A Dynamic Transaction Routing Algorithm with Primary Copy Authority (주사본 권한을 이용한 동적 트랜잭션 분배 알고리즘)

  • Kim, Ki-Hyung;Cho, Hang-Rae;Nam, Young-Hwan
    • The KIPS Transactions:PartD
    • /
    • v.10D no.7
    • /
    • pp.1067-1076
    • /
    • 2003
  • Database sharing system (DSS) refers to a system for high performance transaction processing. In DSS, the processing nodes are locally coupled via a high speed network and share a common database at the disk level. Each node has a local memory and a separate copy of operating system. To reduce the number of disk accesses, the node caches database pages in its local memory buffer. In this paper, we propose a dynamic transaction routing algorithm to balance the load of each node in the DSS. The proposed algorithm is novel in the sense that it can support node-specific locality of reference by utilizing the primary copy authority assigned to each node; hence, it can achieve better cache hit ratios and thus fewer disk I/Os.

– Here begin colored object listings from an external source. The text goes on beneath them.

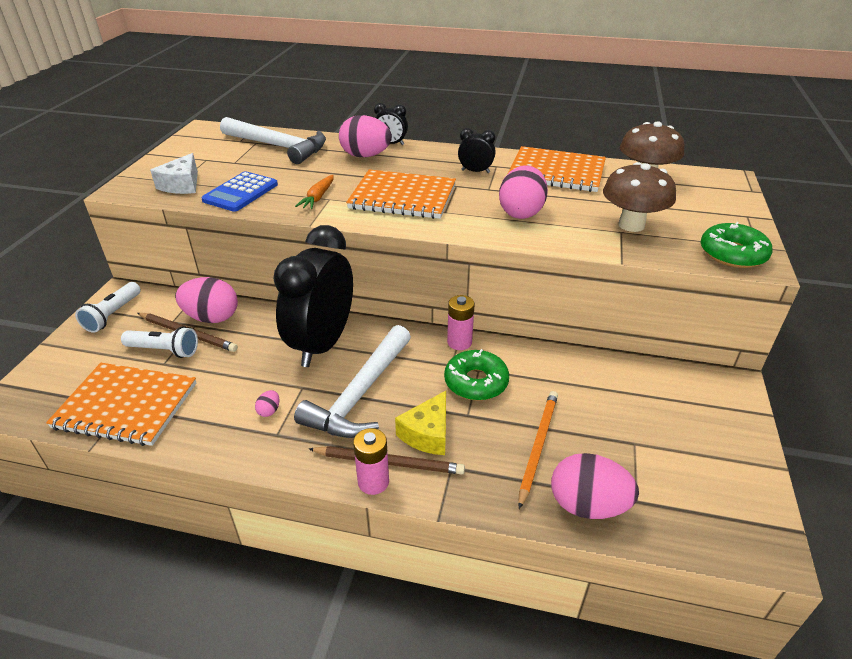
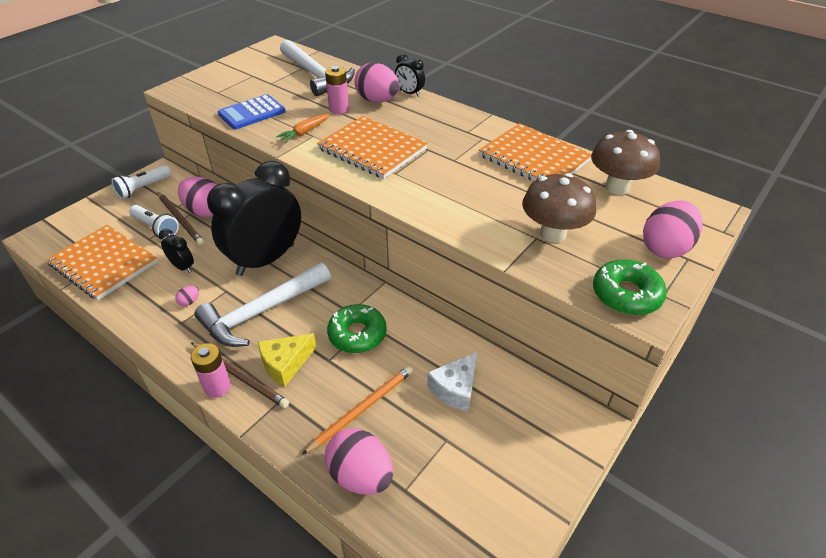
camera: 25 degrees right, 5 degrees up
(182, 185) = (216, 95): white cheese -> white cheese (455, 389)
(459, 342) = (372, 294): pink battery -> pink battery (339, 109)
(475, 171) = (458, 139): black clock -> black clock (182, 267)
(521, 212) = (460, 192): pink egg -> pink egg (665, 248)

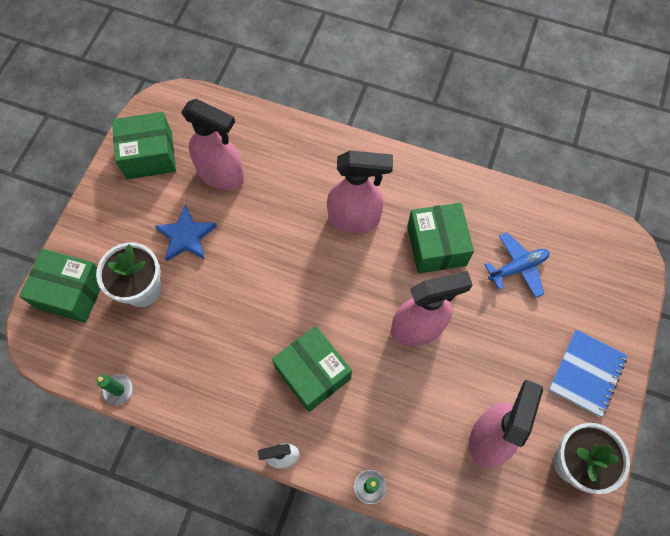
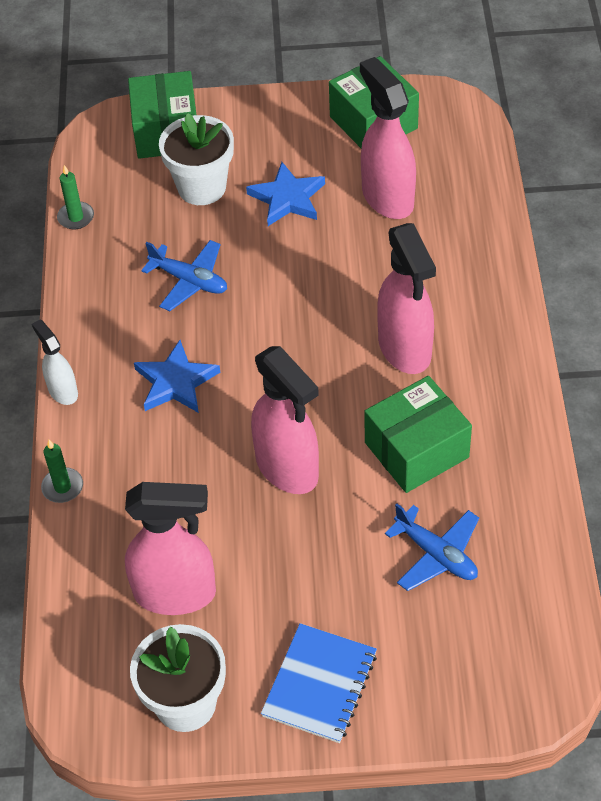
camera: 70 degrees right, 15 degrees down
(222, 175) = (387, 197): pink spray bottle -> pink spray bottle turned 150 degrees clockwise
(226, 330) = (189, 281): none -> blue plane
(313, 373) = (176, 382): green box -> blue star
(586, 373) = (319, 684): blue notebook -> blue notebook turned 75 degrees counterclockwise

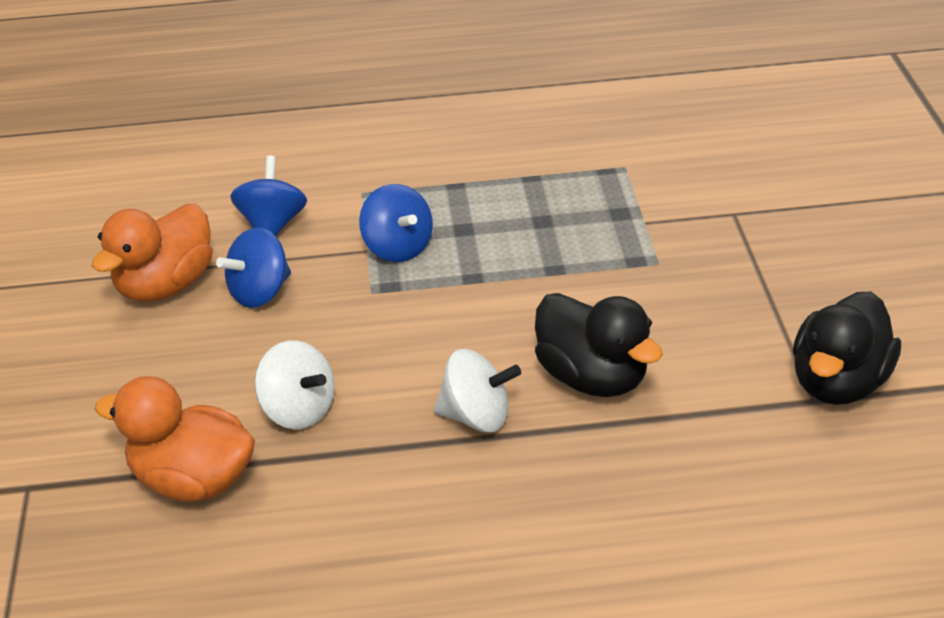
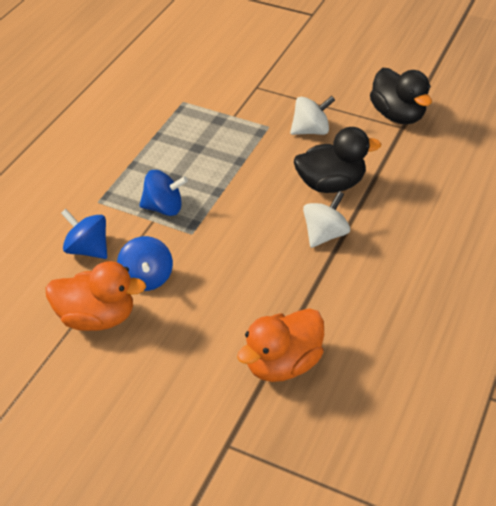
camera: 60 degrees left, 5 degrees up
(166, 285) = (96, 318): orange duck -> orange duck turned 60 degrees counterclockwise
(298, 410) = (263, 299): white spinning top -> white spinning top (311, 131)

Furthermore, the proposed algorithm avoids a specific node being overloaded by considering the current workload of each node. To evaluate the performance of the proposed algorithm, we develop a simulation model of the DSS, and then analyze the simulation results. The results show that the proposed algorithm outperforms the existing algorithms in the transaction processing rate. Especially the proposed algorithm shows better performance when the number of concurrently executed transactions is high and the data page access patterns of the transactions are not equally distributed.